Inside Ironwood: A Deep Dive into Google’s Next-Gen AI Chip

Inside Ironwood: A Deep Dive into Google’s Next-Gen AI Chip
  • calendar_today August 17, 2025
  • Technology

Google released its latest Tensor Processing Unit (TPU) seventh-generation model, known as Ironwood, which represents a major progression in its customized AI hardware. Ironwood represents a significant advance, enabling advanced “agentic AI” abilities through simulated reasoning capabilities that Google calls “thinking” for its leading Gemini models in what the company terms the “age of inference.”

The company maintains that its Gemini models depend fundamentally on its infrastructure capabilities while its custom AI hardware significantly enhances inference speeds and context window sizes. Ironwood stands as Google’s most advanced TPU designed for scalability, enabling proactive AI operations that gather data and produce outputs independently which aligns with Google’s agentic AI vision.

The performance of Ironwood significantly surpasses that of its earlier models in terms of throughput capabilities. Google intends to implement these chips through very large liquid-cooled clusters which could comprise up to 9,216 units. A newly improved Inter-Chip Interconnect (ICI) will enable these chips to communicate directly for high-speed data transfer throughout the whole system.

The powerful design will serve multiple purposes beyond Google’s internal operations. Developers looking to run demanding AI projects in the cloud will also be able to leverage Ironwood through two distinct configurations: Ironwood offers both a 256-chip server configuration and an extensive 9,216-chip cluster option.

Google’s Ironwood pods reach an incredible peak of 42.5 Exaflops when configured at their maximum capacity. Google reports that each Ironwood chip delivers a peak throughput of 4,614 TFLOPs, which reflects a substantial advancement from previous models. Google’s new TPUs feature a substantial memory upgrade as each chip now comes with 192GB, which amounts to six times the memory capacity of the previous Trillium TPU generation. Memory bandwidth expanded significantly to achieve a new peak of 7.2 Tbps, which represents a 4.5 times enhancement.

Google performs benchmark tests on Ironwood using FP8 precision because direct hardware comparisons between AI systems remain complex because of different measurement methods. The assertion that Ironwood “pods” operate at a speed 24 times faster than segments of the world’s top supercomputer must be approached carefully because FP8 support is missing in some of those systems. Google’s direct comparison excludes its Trillium TPU v6 hardware. Google claims that Ironwood delivers double the performance per watt compared to v6. A company spokesperson indicated that Ironwood represents the successor to TPU v5p and that Trillium followed the less powerful TPU v5e. Trillium achieved computational performance levels of about 918 TFLOPS when operating at FP8 precision.

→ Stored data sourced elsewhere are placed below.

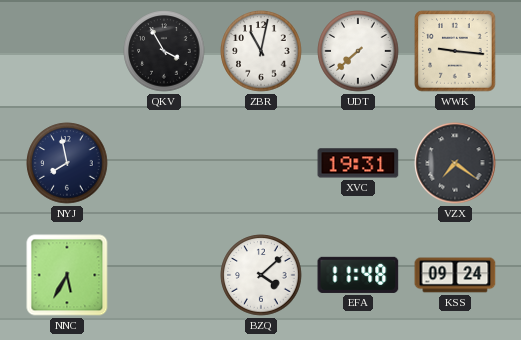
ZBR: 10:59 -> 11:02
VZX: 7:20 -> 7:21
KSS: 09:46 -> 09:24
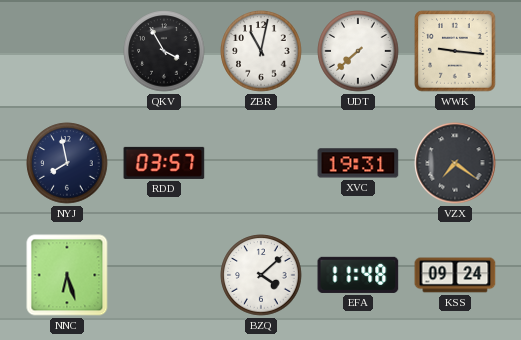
RDD: none -> 03:57
NNC: 5:35 -> 6:27
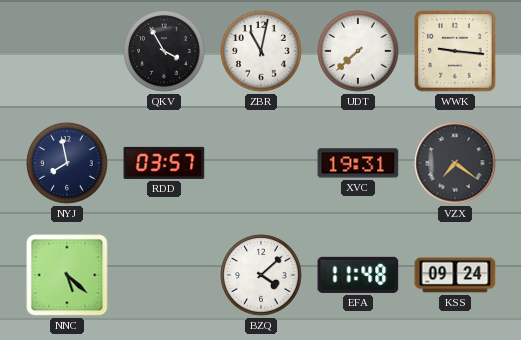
NNC: 6:27 -> 5:22
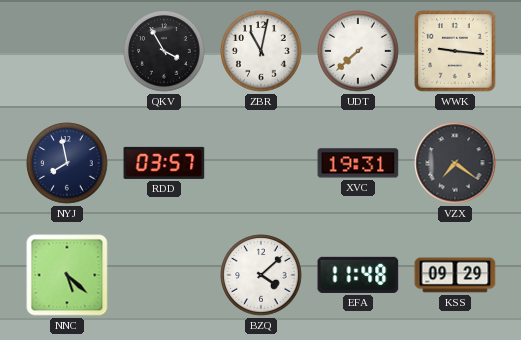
KSS: 09:24 -> 09:29
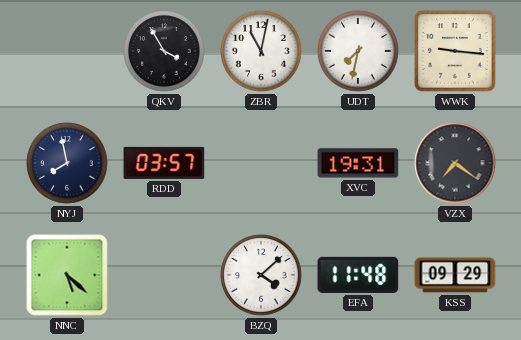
UDT: 7:38 -> 7:32
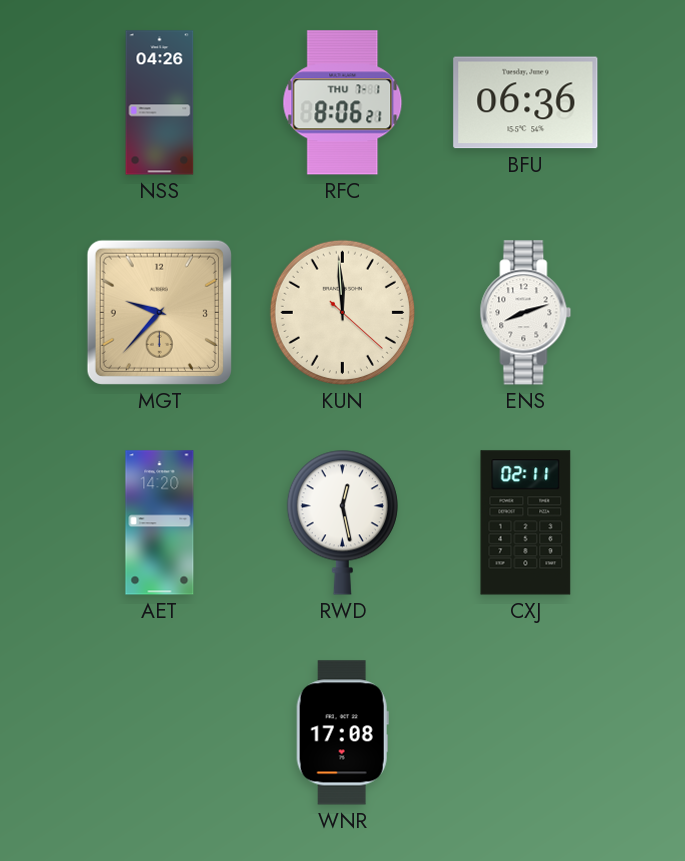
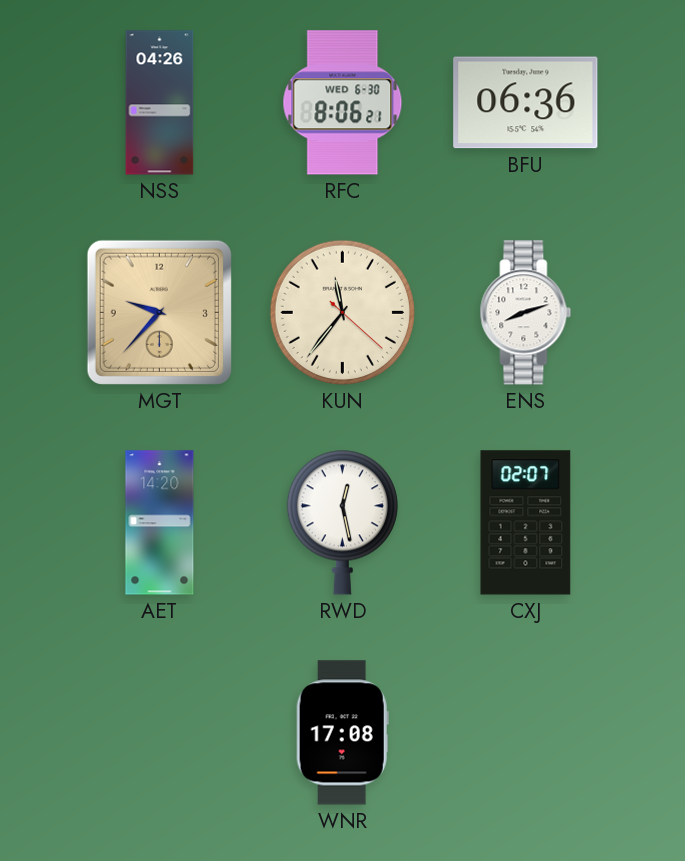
RFC date: THU 7-1 -> WED 6-30
KUN: 11:59 -> 11:36
CXJ: 02:11 -> 02:07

Ironwood stands out as a major development within Google’s AI framework despite the challenges associated with benchmarking. Ironwood delivers superior speed and efficiency compared to past TPUs, capitalizing on Google’s established strong foundation that has driven swift advancements in large language models and simulated reasoning. The advanced Gemini 2.5 model by Google continues to operate using earlier generation Tensor Processing Units (TPUs). Ironwood’s improved inference speed and efficiency will enable major advancements in AI abilities during the upcoming year, which marks the beginning of the “age of inference” and the development of more advanced agentic AI systems.